The National Library Board has four copies of the comic in the adult section and told The Straits Times it has no plans to remove them. It said last week the guidelines applied only to booksellers.
Mr D'Silva said the panel's reviews were due to public complaints or referrals from importers who were uncertain about whether the publications' content breached guidelines. Most of the reviewed publications were magazines.

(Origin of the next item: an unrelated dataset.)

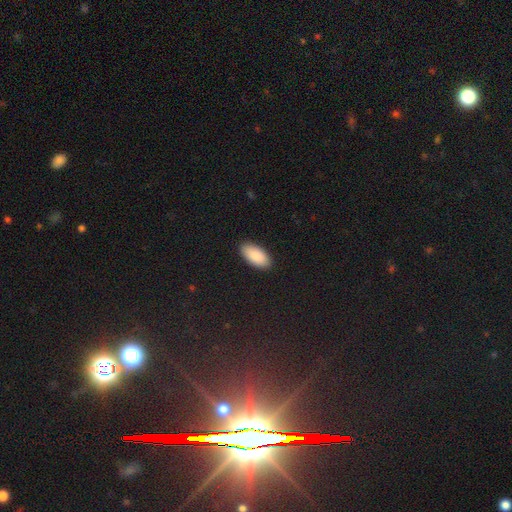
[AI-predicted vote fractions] Smooth or featured? smooth (90%)
How rounded? in between (94%)
Merging? none (89%)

Newspaper articles made up a small portion, with books in the minority.
Mr D'Silva, who has been on the panel for nine years including three as its chairman, said depictions of homosexuality made up a small proportion of the cases, adding: "It is a recent issue."
When asked, an MDA spokesman said it tells importers to remove publications from distribution and to re-export them if they are found to breach the Undesirable Publications Act or the Content Guidelines for Imported Publications.
Mr D'Silva said that, for newspaper articles, the panel had on occasion met the papers' editors to explain the panel's concerns about the articles.
The Straits Times understands that more publications may have been disallowed as the MDA does not refer all cases to the panel, if the work is a clear breach of guidelines, for instance. A book titled The Destiny Of Islam In The Endtimes that "pitted Christianity against Islam" and a cookbook, Baked!, that "informed readers that (marijuana) consumption was normal and acceptable" were disallowed.
More than two million publications are imported into Singapore each year. "Most of the complaints MDA receives are about newspapers, followed to a smaller extent by magazines," said the spokesman.
Not all complaints result in publications being removed, she said. When the MDA received a complaint on sexual references in a book by children's author Roald Dahl, it advised retailers to place the book in a section for young adults. "This was done and the parent was satisfied with the solution."